Колеса экипажа прошуршали по бревнам Старого моста и остановились. Возница стукнул кнутовищем в стекло:

— Эй, дамочки! Дальше я не проеду!

— Вылезай! — приказала Каггле ее спутница. — Пройдёмся немного. Обожди нас тут, — велела она вознице.

— Как прикажете, — пожал тот плечами, зябко кутаясь в плащ — у реки было прохладно. — Только заплатить не забудьте!

Они углубились в лес. Каггла немного успокоилась: соловьиная летняя ночь была слишком хороша для того, чтобы с ней что-нибудь случилось. Её спутница остановилась: прямо перед ними росло дерево с раздвоенным стволом.

— За мной! — скомандовала она, и крепко ухватив художницу за руку, потащила её в развилку дерева.

После путешествия в Пещеру Каггла ожидала чего угодно, но место, где они очутились, поразило её своей заурядностью.

Только что её руки касались шероховатой коры старого дерева, и вот перед ними длинный, грязноватый коридор. Тусклые, давно немытые окна, вдоль стены — старые стулья, на стенах — картинки в дешевеньких рамках, под потолком вокруг голых лампочек уныло жужжали мухи. Пыль, тишина, скука…

Коридор привел их к облезлой двери, когда-то выкрашенной белой краской. Каггла попыталась разобрать, что написано на табличке, украшавшей дверь, но не смогла. Её товарка постучала, и не дожидаясь ответа, вошла. Каггла — за ней. Там, посредине комнаты, заставленной архивными стеллажами с толстыми папками, за письменным столом сидела огромная крыса. Не обращая внимания на вошедших, она сосредоточенно писала что-то длинным гусиным пером.

— Извините… — робко откашлялась спутница Кагглы.

— Не приёмный день! — буркнула Крыса, не поднимая головы от своей писанины.

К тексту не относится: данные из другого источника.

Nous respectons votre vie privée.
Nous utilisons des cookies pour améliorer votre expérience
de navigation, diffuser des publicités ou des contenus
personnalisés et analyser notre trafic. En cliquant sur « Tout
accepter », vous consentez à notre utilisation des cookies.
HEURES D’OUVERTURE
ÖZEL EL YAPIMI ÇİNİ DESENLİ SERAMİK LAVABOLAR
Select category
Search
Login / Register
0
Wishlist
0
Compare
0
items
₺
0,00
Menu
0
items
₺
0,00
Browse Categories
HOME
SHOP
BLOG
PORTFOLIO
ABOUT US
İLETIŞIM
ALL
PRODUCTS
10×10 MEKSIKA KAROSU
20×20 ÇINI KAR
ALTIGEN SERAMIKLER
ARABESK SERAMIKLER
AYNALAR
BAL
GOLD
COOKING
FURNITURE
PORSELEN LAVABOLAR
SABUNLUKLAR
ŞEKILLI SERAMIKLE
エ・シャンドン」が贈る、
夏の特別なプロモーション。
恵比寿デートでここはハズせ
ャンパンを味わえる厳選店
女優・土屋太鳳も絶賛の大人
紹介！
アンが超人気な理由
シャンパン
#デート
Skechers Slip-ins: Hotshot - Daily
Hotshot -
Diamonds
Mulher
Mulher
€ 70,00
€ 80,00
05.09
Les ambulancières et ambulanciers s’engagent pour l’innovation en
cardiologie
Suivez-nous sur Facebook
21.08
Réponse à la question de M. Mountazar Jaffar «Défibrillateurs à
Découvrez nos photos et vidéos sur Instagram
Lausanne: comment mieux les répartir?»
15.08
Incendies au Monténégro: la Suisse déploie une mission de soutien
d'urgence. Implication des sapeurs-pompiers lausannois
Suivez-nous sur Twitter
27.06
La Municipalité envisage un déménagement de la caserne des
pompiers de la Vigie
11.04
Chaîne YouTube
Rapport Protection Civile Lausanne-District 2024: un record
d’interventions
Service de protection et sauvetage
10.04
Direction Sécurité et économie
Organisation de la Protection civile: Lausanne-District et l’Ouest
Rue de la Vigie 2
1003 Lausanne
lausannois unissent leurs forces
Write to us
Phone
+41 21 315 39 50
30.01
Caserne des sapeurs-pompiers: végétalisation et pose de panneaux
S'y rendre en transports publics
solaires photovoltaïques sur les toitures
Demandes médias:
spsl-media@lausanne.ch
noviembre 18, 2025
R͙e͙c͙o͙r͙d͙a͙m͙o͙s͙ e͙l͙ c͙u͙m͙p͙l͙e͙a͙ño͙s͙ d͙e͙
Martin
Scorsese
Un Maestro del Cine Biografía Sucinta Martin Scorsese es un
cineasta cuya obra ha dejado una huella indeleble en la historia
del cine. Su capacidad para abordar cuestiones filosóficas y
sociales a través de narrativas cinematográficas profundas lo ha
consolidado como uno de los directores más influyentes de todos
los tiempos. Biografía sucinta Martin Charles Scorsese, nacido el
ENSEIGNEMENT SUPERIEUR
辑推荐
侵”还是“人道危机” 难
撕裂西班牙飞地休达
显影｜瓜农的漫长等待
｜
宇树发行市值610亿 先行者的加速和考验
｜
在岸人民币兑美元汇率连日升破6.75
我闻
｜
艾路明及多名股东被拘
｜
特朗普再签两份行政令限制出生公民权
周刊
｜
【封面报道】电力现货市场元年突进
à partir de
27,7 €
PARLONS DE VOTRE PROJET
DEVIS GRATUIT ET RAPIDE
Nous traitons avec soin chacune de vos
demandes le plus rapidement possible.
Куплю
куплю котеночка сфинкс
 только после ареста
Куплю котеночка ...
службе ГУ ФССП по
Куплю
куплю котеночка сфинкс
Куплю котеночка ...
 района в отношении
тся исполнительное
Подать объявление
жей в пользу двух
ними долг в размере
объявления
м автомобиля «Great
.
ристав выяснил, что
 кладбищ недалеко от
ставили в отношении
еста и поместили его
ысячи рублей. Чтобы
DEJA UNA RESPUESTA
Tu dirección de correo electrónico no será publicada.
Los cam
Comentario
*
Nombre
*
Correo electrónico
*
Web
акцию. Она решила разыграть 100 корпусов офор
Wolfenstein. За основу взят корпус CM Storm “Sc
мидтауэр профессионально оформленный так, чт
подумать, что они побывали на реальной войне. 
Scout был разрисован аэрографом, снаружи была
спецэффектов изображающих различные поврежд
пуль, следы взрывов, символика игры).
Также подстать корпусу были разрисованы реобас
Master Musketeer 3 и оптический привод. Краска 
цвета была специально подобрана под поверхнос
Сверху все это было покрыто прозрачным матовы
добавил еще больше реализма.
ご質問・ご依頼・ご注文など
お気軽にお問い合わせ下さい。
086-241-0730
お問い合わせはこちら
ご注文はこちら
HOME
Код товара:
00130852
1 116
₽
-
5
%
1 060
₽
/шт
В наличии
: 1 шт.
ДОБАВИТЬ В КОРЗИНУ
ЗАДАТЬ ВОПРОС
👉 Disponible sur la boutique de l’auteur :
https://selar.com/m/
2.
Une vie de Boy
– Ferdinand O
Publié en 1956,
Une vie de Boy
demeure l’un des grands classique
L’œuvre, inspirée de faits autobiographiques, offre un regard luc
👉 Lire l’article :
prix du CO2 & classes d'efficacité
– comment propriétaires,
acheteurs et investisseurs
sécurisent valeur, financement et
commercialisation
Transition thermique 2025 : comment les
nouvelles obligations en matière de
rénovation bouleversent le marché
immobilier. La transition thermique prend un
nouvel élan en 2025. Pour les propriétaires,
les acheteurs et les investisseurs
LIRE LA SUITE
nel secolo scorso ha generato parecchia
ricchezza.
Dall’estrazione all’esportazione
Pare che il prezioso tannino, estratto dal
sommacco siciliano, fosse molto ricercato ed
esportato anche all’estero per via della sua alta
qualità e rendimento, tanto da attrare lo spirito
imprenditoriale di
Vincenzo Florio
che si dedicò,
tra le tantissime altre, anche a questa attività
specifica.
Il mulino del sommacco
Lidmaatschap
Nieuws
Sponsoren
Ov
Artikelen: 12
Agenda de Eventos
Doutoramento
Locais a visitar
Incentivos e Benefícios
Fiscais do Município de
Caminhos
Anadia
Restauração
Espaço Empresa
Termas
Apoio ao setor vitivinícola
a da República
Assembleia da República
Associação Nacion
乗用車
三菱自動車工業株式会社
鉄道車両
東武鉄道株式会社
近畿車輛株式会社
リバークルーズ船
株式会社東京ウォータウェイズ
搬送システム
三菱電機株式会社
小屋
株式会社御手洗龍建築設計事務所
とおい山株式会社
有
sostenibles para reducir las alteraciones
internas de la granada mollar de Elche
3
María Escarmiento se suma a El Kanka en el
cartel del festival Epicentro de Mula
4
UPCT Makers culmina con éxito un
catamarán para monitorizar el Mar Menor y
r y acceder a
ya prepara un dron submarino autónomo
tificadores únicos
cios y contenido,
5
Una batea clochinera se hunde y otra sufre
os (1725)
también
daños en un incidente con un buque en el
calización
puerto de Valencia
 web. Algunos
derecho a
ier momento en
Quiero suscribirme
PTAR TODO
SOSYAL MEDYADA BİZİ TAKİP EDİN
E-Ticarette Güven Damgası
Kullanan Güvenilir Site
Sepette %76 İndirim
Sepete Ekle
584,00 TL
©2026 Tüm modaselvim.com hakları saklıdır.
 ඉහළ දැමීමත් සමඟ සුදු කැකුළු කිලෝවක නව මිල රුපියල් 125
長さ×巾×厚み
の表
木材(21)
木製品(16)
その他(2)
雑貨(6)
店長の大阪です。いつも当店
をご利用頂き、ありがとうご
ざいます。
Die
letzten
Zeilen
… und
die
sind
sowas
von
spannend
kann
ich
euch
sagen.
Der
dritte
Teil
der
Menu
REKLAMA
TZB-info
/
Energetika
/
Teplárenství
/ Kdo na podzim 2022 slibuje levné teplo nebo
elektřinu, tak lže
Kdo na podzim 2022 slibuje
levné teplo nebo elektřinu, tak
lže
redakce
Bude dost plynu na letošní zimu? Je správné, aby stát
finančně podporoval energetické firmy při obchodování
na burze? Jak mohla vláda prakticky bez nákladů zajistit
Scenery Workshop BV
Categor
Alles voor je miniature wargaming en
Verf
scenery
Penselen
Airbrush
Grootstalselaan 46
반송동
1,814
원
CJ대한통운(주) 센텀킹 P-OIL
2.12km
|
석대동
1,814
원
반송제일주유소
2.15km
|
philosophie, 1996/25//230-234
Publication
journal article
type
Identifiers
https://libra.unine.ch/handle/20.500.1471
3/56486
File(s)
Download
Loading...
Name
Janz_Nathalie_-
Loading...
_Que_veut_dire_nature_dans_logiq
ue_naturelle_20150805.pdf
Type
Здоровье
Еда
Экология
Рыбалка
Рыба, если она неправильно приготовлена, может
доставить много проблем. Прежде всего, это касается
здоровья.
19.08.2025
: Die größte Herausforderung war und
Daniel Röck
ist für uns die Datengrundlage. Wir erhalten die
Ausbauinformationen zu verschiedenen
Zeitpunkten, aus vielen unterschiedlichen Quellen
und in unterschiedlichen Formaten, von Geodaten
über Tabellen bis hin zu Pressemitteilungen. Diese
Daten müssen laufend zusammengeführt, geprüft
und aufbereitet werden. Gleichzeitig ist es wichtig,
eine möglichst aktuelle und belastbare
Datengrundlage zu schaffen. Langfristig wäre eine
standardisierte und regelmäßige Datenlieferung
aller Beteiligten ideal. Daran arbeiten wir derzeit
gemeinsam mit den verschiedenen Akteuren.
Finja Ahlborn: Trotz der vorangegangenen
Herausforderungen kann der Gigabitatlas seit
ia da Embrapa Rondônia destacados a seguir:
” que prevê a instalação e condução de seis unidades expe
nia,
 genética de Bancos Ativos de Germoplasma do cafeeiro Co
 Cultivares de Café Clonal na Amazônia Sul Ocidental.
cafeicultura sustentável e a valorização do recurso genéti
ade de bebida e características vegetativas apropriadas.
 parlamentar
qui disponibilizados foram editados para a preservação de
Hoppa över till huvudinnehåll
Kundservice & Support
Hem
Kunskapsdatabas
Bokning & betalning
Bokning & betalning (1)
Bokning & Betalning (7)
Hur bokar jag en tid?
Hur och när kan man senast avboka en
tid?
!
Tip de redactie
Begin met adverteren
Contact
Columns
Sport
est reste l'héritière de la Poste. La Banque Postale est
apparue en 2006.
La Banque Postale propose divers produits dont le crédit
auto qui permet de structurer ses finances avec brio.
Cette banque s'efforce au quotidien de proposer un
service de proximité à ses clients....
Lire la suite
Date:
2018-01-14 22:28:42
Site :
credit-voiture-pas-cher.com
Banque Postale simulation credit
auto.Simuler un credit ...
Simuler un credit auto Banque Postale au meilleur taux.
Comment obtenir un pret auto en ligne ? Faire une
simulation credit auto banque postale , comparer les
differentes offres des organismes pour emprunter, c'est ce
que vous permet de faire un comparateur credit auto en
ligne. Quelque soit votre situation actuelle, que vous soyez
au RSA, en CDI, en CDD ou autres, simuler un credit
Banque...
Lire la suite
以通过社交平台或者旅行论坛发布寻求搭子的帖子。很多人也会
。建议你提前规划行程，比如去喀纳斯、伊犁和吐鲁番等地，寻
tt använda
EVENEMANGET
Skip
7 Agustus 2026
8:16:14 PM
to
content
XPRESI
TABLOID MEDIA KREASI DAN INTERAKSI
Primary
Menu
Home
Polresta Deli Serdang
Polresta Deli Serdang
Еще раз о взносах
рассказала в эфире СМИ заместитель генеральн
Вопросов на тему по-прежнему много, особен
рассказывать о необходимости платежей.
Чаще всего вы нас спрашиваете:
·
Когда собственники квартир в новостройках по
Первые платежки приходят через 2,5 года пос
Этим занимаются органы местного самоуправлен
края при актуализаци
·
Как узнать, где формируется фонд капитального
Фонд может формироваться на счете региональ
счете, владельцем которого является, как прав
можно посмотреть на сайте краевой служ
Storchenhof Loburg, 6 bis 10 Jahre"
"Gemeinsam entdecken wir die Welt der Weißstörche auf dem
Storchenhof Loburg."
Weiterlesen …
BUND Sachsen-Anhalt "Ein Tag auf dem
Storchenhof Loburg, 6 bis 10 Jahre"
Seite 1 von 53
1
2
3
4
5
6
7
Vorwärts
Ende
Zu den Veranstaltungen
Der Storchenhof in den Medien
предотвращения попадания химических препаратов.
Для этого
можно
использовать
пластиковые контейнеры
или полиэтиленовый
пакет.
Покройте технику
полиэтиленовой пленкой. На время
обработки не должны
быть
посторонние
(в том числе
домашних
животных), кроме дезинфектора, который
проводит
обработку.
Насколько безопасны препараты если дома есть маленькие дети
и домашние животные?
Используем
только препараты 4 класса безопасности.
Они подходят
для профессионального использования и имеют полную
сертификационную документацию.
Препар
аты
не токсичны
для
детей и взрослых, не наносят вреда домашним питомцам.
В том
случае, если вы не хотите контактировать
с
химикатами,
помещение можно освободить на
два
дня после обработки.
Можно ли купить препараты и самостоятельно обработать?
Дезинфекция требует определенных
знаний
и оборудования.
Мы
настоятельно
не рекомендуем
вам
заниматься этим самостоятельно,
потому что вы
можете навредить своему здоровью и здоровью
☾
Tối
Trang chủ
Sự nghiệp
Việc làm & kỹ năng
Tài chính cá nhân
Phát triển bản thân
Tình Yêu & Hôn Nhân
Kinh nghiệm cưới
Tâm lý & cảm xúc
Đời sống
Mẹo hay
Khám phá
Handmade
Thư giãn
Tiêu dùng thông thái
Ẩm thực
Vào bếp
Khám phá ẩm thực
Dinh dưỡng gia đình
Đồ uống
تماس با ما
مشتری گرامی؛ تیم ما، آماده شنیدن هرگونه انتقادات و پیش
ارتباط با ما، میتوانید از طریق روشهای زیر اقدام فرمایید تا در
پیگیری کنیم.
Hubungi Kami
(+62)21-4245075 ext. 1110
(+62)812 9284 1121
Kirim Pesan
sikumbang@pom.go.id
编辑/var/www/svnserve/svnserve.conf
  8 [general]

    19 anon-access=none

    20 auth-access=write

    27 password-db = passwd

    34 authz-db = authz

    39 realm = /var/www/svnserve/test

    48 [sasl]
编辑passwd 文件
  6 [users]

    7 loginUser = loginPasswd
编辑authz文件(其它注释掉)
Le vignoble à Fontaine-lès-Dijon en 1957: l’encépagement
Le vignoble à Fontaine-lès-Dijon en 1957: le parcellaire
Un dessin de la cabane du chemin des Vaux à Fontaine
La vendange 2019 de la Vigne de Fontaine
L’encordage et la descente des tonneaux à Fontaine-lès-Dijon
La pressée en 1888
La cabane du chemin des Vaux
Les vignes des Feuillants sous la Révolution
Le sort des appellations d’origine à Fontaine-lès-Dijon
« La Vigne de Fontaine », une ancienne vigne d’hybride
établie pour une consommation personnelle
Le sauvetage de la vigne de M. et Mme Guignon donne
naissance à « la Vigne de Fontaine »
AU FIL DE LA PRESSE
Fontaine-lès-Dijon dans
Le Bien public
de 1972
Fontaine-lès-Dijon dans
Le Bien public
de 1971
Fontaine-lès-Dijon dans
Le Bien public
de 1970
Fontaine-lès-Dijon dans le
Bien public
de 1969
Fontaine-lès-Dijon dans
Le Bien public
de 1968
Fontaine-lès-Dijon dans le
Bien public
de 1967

— Но мне назначено на сегодня! — возразила женщина.

— А у меня — обед! — тут же нашлась Крыса. На столе перед ней поверх исписанных листов появилась большая дымящаяся кружка. Она помешала в кружке кончиком облезлого хвоста, и по комнате поплыл аромат свежего кофе. — Выйдите и подождите в коридоре.

Спутница Кагглы хотела ещё что-то сказать или спросить, но Крыса ухватила кружку коротенькими лапами и с таким громким хлюпом втянула её содержимое, что посетители поняли: общения не получится.

В коридоре они прождали с полчаса. Наконец, терпенье у черноволосой кончилось, и она снова сунулась в кабинет: Крыса, задрав ножки на стол, мирно дремала, сложив лапки на животе.

— У вас обеденный перерыв уже закончился? — громко осведомилась искусительница.

Застигнутая врасплох, Крыса от неожиданности вздрогнула и чуть не свалилась со стула. Но тут же, схватив перо, приняла деловой вид и снова принялась что-то строчить на новом листе бумаги.

— Я вам человеческим языком повторяю: сегодня не приёмный день! — сердито проскрипела она. — Зайдите завтра!